An inherently parallel H2-ULV factorization for solving dense linear systems on GPUs

TL;DR

This paper introduces an H2-ULV factorization method that enables efficient, parallel dense matrix factorization on GPUs, overcoming traditional hierarchical matrix challenges like load imbalance and serialization.

Contribution

The paper presents a novel H2-ULV factorization technique that achieves linear complexity and inherent parallelism for dense matrix factorization on GPUs.

Findings

Achieves linear complexity in dense matrix factorization.

Removes dependency on trailing sub-matrices for parallelism.

Enables efficient GPU implementation of hierarchical matrix methods.

Abstract

Hierarchical low-rank approximation of dense matrices can reduce the complexity of their factorization from O(N^3) to O(N).
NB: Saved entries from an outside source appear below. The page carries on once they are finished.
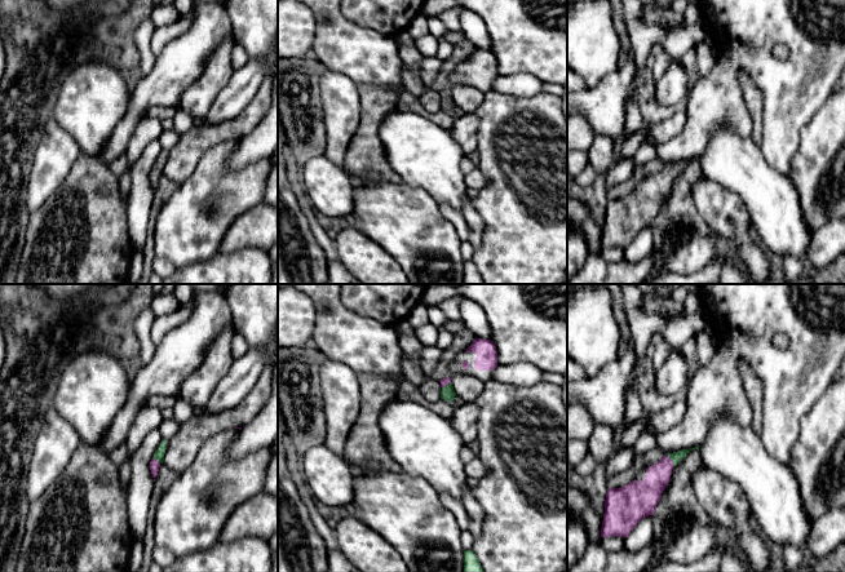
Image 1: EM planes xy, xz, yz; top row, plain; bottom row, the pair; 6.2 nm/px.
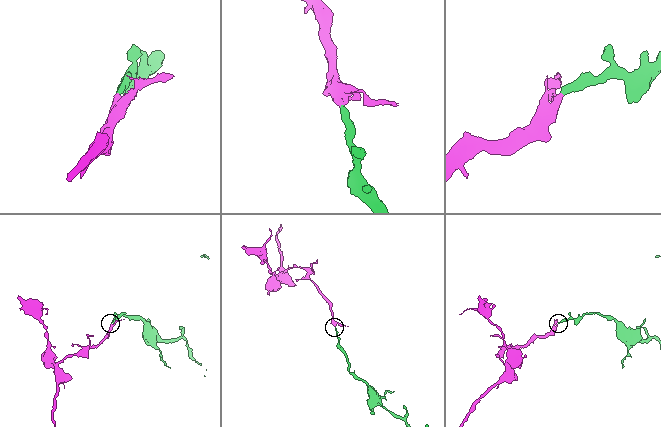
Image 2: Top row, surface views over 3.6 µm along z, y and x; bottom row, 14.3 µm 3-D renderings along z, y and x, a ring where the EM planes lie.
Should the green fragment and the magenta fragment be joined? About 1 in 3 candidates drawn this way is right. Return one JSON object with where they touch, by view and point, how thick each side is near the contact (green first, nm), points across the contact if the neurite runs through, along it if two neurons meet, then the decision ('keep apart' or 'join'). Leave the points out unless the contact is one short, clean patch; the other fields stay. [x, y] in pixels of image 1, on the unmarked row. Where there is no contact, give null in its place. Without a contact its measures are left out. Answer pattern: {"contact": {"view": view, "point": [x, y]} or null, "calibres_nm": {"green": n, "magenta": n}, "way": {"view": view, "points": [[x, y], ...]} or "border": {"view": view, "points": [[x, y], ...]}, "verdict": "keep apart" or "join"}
{"contact": {"view": "yz", "point": [671, 169]}, "calibres_nm": {"green": 70, "magenta": 160}, "way": {"view": "yz", "points": [[676, 168], [671, 169], [649, 202]]}, "verdict": "join"}

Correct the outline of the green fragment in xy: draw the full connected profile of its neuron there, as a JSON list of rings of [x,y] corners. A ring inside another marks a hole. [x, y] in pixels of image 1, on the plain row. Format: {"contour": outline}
{"contour": [[[163,151],[150,172],[150,181],[154,190],[158,186],[160,176],[164,173],[165,160],[167,160],[167,151]]]}

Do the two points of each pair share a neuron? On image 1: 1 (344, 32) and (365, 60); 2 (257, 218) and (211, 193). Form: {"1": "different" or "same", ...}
{"1": "same", "2": "different"}

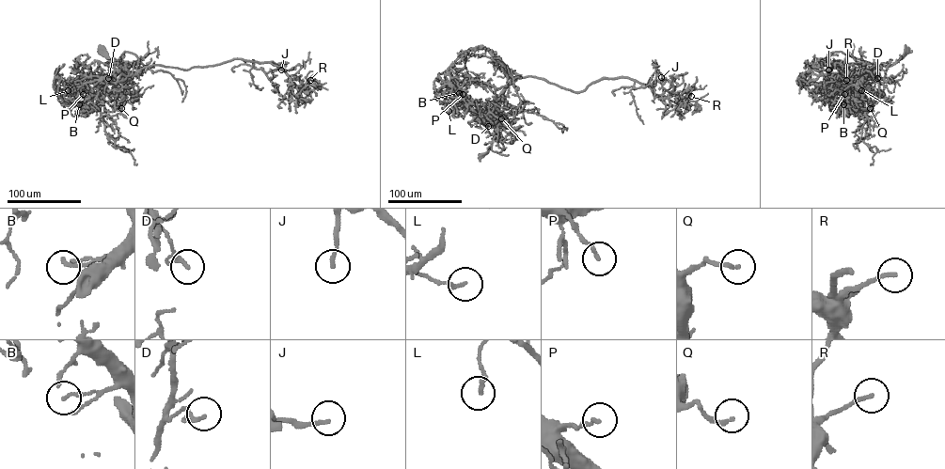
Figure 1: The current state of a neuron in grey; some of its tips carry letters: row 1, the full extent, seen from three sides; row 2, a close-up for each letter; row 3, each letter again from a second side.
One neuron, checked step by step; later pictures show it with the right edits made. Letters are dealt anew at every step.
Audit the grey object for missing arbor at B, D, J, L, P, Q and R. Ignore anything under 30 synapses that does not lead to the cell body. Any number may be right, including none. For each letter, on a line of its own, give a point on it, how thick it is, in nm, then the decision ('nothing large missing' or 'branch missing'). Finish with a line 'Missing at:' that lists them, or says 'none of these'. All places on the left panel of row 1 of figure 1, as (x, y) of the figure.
B: at (79, 104); 160 nm thick; nothing large missing
D: at (108, 78); 110 nm thick; nothing large missing
J: at (281, 70); 160 nm thick; nothing large missing
L: at (68, 90); 150 nm thick; nothing large missing
P: at (83, 94); 140 nm thick; nothing large missing
Q: at (121, 108); 160 nm thick; nothing large missing
R: at (310, 80); 160 nm thick; nothing large missing
Missing at: none of these

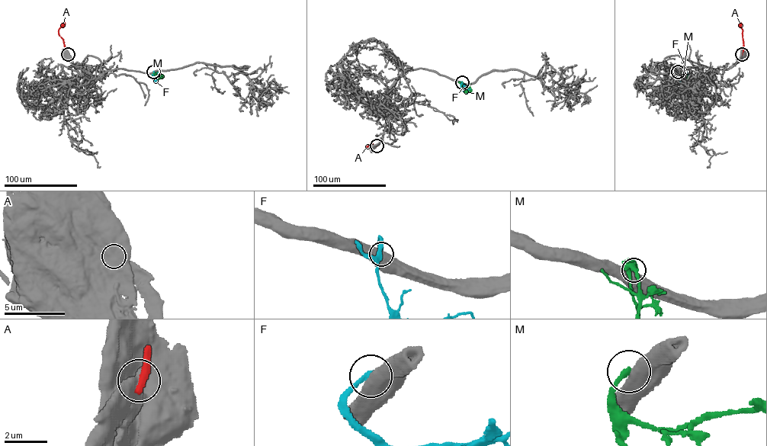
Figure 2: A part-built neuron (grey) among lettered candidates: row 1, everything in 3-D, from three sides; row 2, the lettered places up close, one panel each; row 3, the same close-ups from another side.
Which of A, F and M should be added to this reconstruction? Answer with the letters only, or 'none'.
none

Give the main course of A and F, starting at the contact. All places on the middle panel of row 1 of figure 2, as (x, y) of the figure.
A: (377, 145), (367, 146), (373, 144)
F: (462, 82), (467, 93), (470, 88)

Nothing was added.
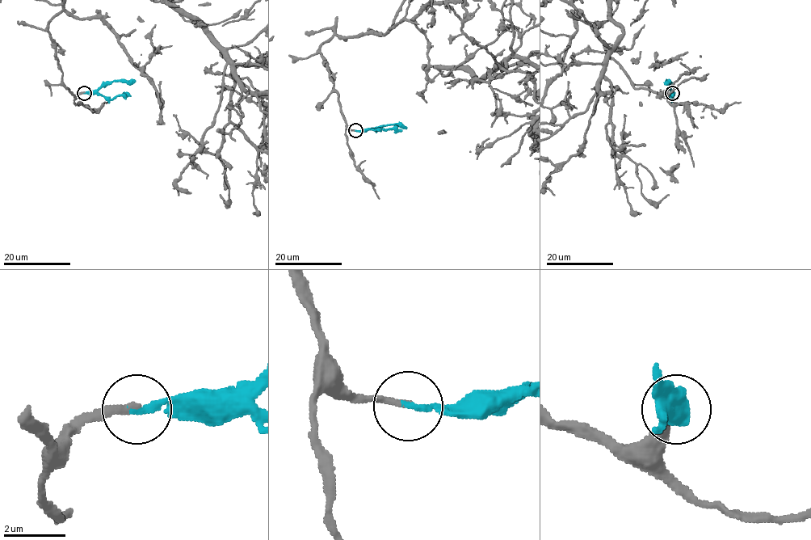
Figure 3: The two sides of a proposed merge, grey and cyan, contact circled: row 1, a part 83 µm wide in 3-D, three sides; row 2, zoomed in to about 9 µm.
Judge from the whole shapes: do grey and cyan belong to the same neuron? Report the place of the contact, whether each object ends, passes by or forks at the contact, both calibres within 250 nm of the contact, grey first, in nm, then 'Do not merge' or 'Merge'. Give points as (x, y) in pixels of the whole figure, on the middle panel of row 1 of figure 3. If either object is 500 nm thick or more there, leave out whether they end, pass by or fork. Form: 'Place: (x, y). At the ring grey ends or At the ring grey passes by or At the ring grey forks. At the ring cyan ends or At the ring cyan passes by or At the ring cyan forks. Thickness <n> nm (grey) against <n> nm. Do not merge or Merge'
Place: (355, 130). At the ring grey ends. At the ring cyan ends. Thickness 200 nm (grey) against 200 nm. Merge

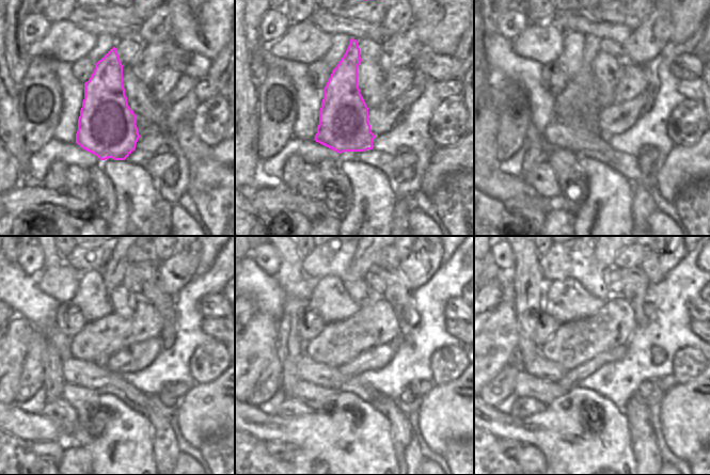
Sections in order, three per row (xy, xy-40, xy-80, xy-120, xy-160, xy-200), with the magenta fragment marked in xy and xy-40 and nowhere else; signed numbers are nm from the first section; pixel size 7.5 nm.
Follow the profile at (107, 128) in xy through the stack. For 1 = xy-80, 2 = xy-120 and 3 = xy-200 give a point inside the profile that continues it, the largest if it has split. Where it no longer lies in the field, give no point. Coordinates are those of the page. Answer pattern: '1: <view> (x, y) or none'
1: xy-80 (585, 80)
2: xy-120 (113, 273)
3: xy-200 (604, 257)

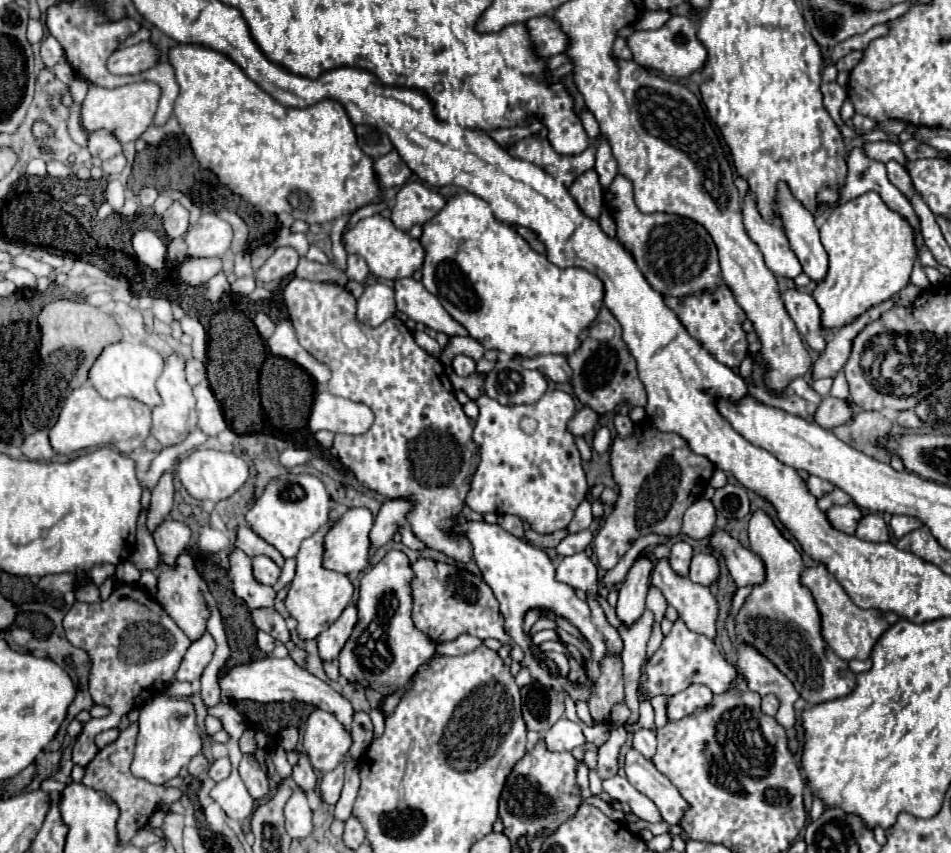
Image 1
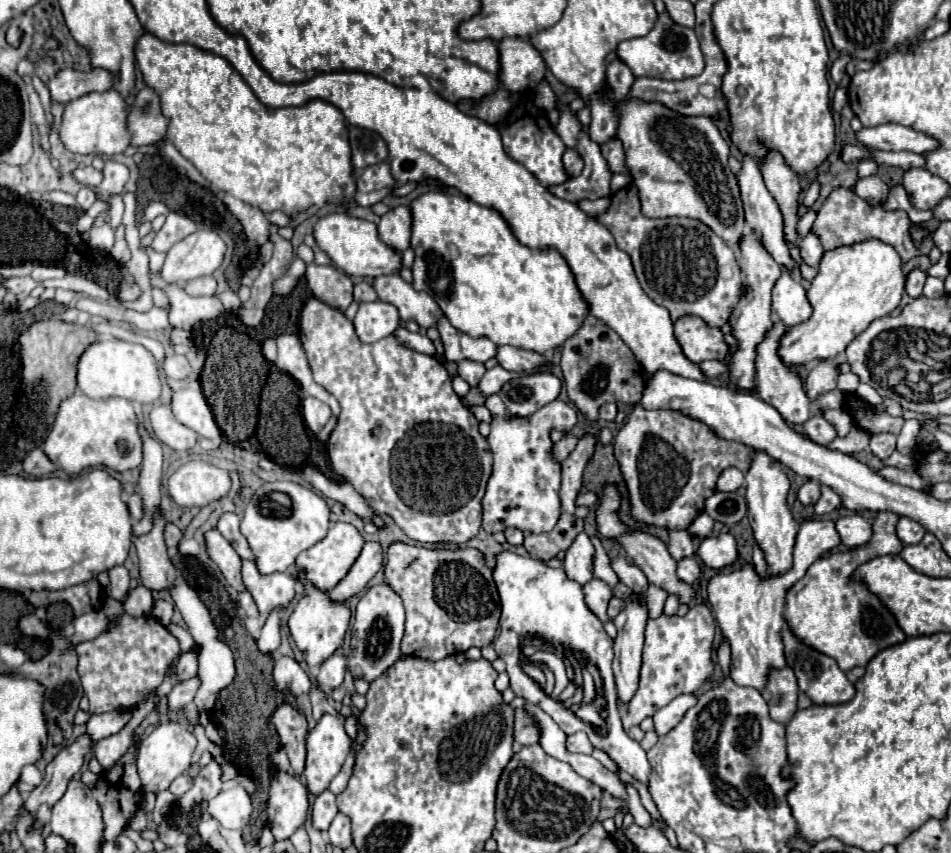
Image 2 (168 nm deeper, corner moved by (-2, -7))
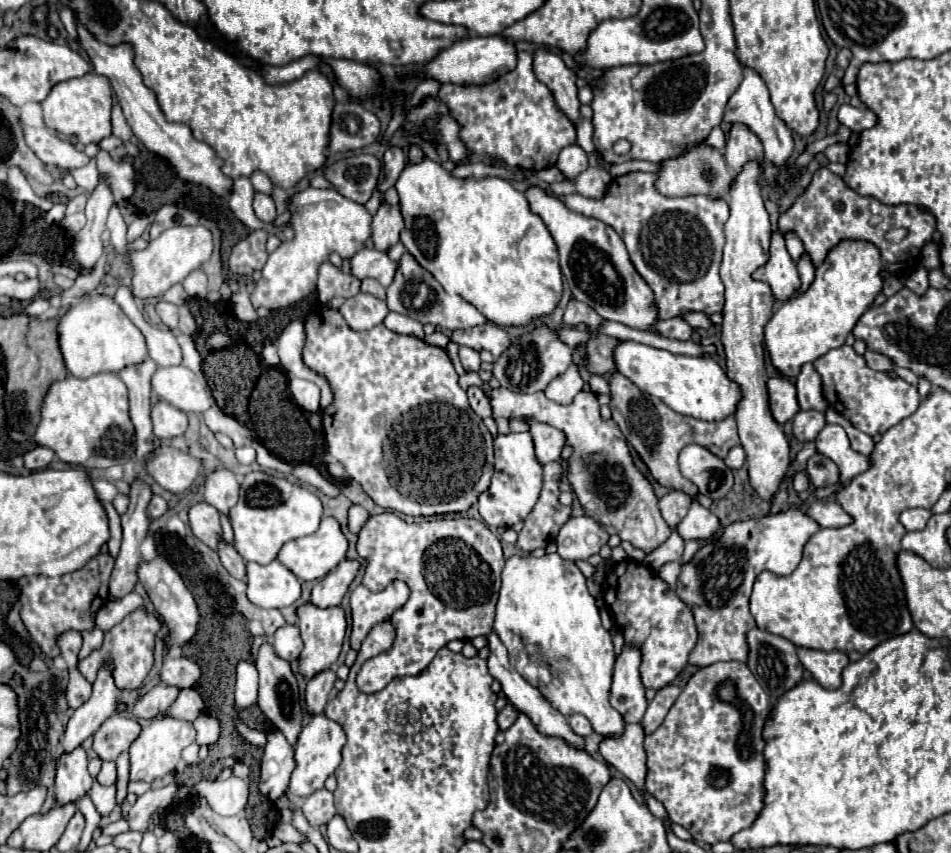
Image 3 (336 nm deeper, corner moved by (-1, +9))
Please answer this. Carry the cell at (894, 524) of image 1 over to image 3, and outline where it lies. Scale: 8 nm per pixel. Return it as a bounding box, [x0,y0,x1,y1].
[901,508,931,530]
However, the complex structure of such hierarchical matrices makes them difficult to parallelize. The block size and ranks can vary between the sub-blocks, which creates load imbalance. The dependency between the sub-blocks during factorization results in serialization. Since many sub-blocks are low-rank, their small computational load exposes the overhead of runtime systems. The combination of these factors makes it challenging to implement these methods on GPUs. In this work, we show that dense matrices can be factorized with linear complexity, while extracting the potential parallelism of GPUs. This is made possible through the H2-ULV factorization, which removes the dependency on trailing sub-matrices.